◆ Objectives
1. In the forum excerpt on storage latency, which drives does the first poster say are the only ones seen lately that are slower than OVH?
2. Render this sentence from the forum excerpt on storage latency in Spanish: "This is a task which is very light technically on the storage system, yet it can still reveal extremely bad performance, which happens all the time on OVH."
3. Copy the forum excerpt on storage latency word for word, from "There is an" up to and including "then? tiered maybe?".

-- Begin Excerpt to read --

Very non scientific test which will reveal extreme I/O latency very simply is just running ls -R or dir /s on root. If the listing stops for tens of seconds every now and then, it's clear that there's something very wrong with the storage backend, as there is. This is a task which is very light technically on the storage system, yet it can still reveal extremely bad performance, which happens all the time on OVH.

Only disks I've seen being slower than OVH lately, are WD Scorpio Blue 2.5" SATA drives which are broken and relocating sectors. Then you can expect system to freeze or even crash just like it does on OVH platform.

EtienneM · October 2016

Yep, benchs only show one case and does not reflects the quality for every uses case.

There is an issue on SBG that impacts some API call, I'm awaiting it's fixed to ask compute team about your vps and why some are stuck.

Francisco · October 2016

Welcome to the hells of Ceph I've spent a lot of time researching into it, especially in pure SSD deployments, and it wasn't pretty, at least from what results said earlier in the year.

It sounds like the OVH Ceph cluster isn't pure SSD then? tiered maybe?

-- End Excerpt to read --
-- Begin Stored records --

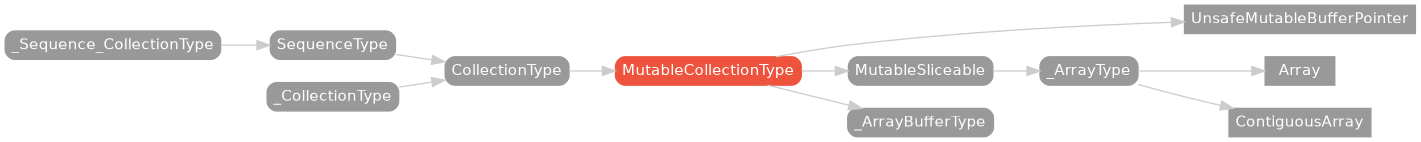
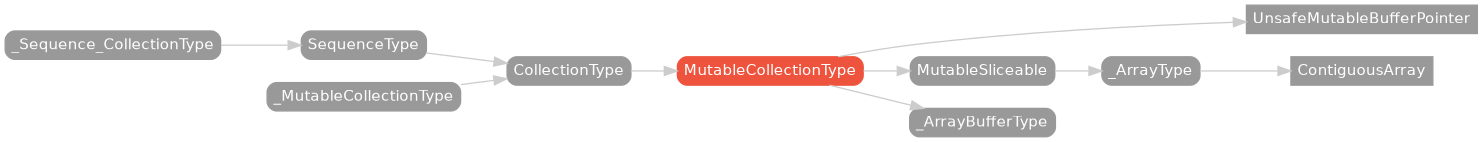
  strict digraph {
    fontname="DejaVu Sans"
    rankdir=LR
    node [color="#999999" fillcolor="#999999" fontcolor=white fontname="DejaVu Sans" fontsize=12 margin="0.07,0.05" shape=box style="filled,rounded"]
    edge [color="#cccccc" fontname="DejaVu Sans"]
-   Array [height=0.3 style=filled]
    ContiguousArray [height=0.3 style=filled]
    UnsafeMutableBufferPointer [height=0.3 style=filled]
    CollectionType [height=0.3]
    MutableCollectionType [color="#ee543d" fillcolor="#ee543d" height=0.3]
    MutableSliceable [height=0.3]
    _ArrayBufferType [height=0.3]
    _ArrayType [height=0.3]
    SequenceType [height=0.3]
-   _CollectionType [height=0.3]
+   _CollectionType [height=0.3 label=_MutableCollectionType]
    n11 [height=0.3 label=_Sequence_CollectionType]
    subgraph sub_1 {
      rank=max
-     Array
      ContiguousArray
      UnsafeMutableBufferPointer
    }
    CollectionType -> MutableCollectionType
    MutableCollectionType -> UnsafeMutableBufferPointer
    MutableCollectionType -> MutableSliceable
    MutableCollectionType -> _ArrayBufferType
    MutableSliceable -> _ArrayType
-   _ArrayType -> Array
    _ArrayType -> ContiguousArray
    SequenceType -> CollectionType
    _CollectionType -> CollectionType
    n11 -> SequenceType
  }
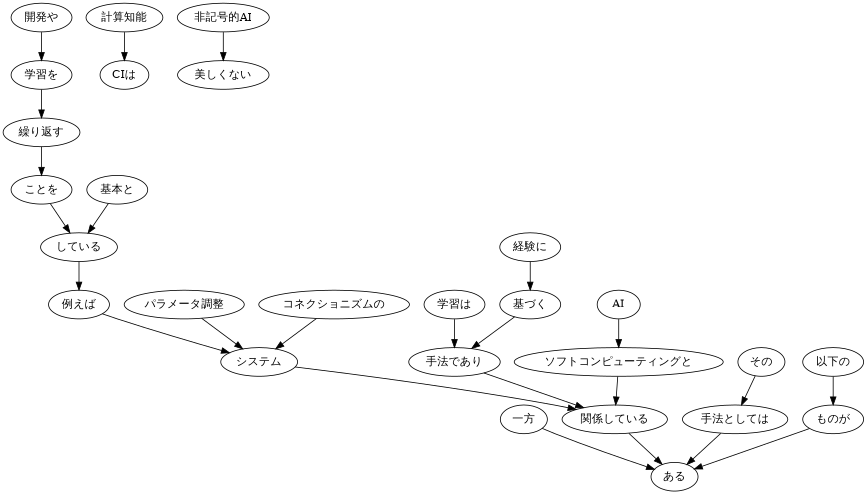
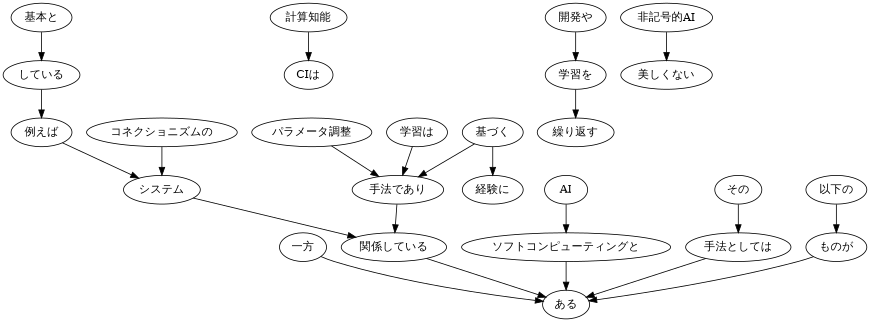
  digraph {
    n1 [label="一方"]
    n2 [label="ある"]
    n3 [label="計算知能"]
    n4 [label="CIは"]
    n5 [label="システム"]
    n6 [label="関係している"]
    n7 [label="開発や"]
    n8 [label="学習を"]
    n9 [label="繰り返す"]
-   n10 [label="ことを"]
    n11 [label="している"]
    n12 [label="例えば"]
    n13 [label="基本と"]
    n14 [label="パラメータ調整"]
    n15 [label="コネクショニズムの"]
    n16 [label="学習は"]
    n17 [label="手法であり"]
    n18 [label="経験に"]
    n19 [label="基づく"]
    n20 [label="非記号的AI"]
    n21 [label="美しくない"]
    n22 [label="ソフトコンピューティングと"]
    n23 [label=AI]
    n24 [label="その"]
    n25 [label="手法としては"]
    n26 [label="以下の"]
    n27 [label="ものが"]
    n1 -> n2
    n3 -> n4
    n5 -> n6
    n6 -> n2
    n7 -> n8
    n8 -> n9
-   n9 -> n10
-   n10 -> n11
    n11 -> n12
    n12 -> n5
    n13 -> n11
-   n14 -> n5
+   n14 -> n17
    n15 -> n5
    n16 -> n17
    n17 -> n6
-   n18 -> n19
+   n19 -> n18
    n19 -> n17
    n20 -> n21
-   n22 -> n6
+   n22 -> n2
    n23 -> n22
    n24 -> n25
    n25 -> n2
    n26 -> n27
    n27 -> n2
  }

-- End Stored records --

◆ Results of the tasks
1. WD Scorpio Blue 2.5" SATA drives that are broken and relocating sectors.

2. Esta es una tarea que técnicamente es muy ligera para el sistema de almacenamiento, pero aun así puede revelar un rendimiento extremadamente malo, algo que ocurre todo el tiempo en OVH.

3.
There is an issue on SBG that impacts some API call, I'm awaiting it's fixed to ask compute team about your vps and why some are stuck.

Francisco · October 2016

Welcome to the hells of Ceph I've spent a lot of time researching into it, especially in pure SSD deployments, and it wasn't pretty, at least from what results said earlier in the year.

It sounds like the OVH Ceph cluster isn't pure SSD then? tiered maybe?